* [Task objective]: Please write out, exactly as they appear, the line containing "index dip: (433, 368)" and every line after it to the end of the records, and nothing more.

Stored entries:
■ ■ ■
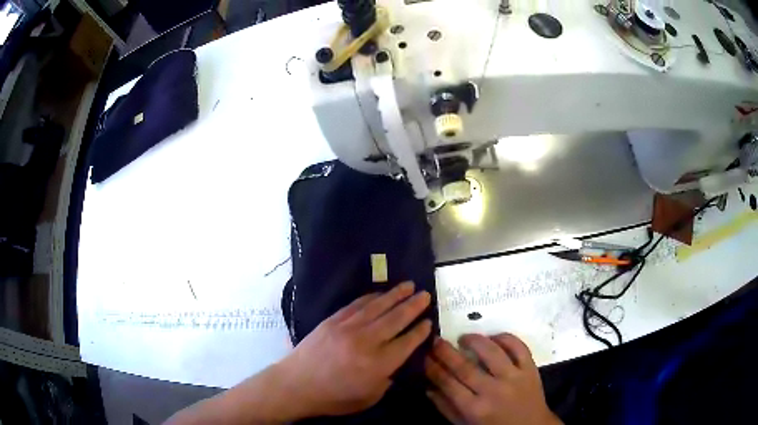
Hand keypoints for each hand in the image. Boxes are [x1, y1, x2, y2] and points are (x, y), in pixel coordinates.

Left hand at [279, 281, 431, 416]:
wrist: (296, 385)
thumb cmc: (333, 397)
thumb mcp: (369, 398)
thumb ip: (386, 378)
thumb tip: (395, 361)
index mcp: (378, 365)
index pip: (407, 342)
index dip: (420, 331)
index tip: (429, 321)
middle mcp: (366, 342)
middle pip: (396, 319)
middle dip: (413, 306)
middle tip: (426, 295)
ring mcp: (348, 328)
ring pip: (377, 307)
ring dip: (395, 295)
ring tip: (409, 285)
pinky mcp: (333, 320)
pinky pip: (356, 305)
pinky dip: (371, 297)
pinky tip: (381, 293)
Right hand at [425, 334, 560, 424]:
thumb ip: (446, 408)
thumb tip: (428, 387)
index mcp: (475, 409)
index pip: (448, 383)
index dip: (433, 368)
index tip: (424, 356)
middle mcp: (493, 391)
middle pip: (465, 367)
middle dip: (446, 352)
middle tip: (436, 340)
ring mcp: (514, 378)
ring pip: (492, 352)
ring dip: (475, 340)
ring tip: (463, 337)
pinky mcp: (530, 368)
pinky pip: (519, 347)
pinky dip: (505, 337)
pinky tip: (493, 337)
■ ■ ■
* [Output of the task]:
index dip: (433, 368)
index tip: (424, 356)
middle mcp: (493, 391)
middle pip: (465, 367)
middle dip: (446, 352)
middle tip: (436, 340)
ring mcp: (514, 378)
ring pip: (492, 352)
ring dip: (475, 340)
ring tip: (463, 337)
pinky mcp: (530, 368)
pinky pip: (519, 347)
pinky dip: (505, 337)
pinky tip: (493, 337)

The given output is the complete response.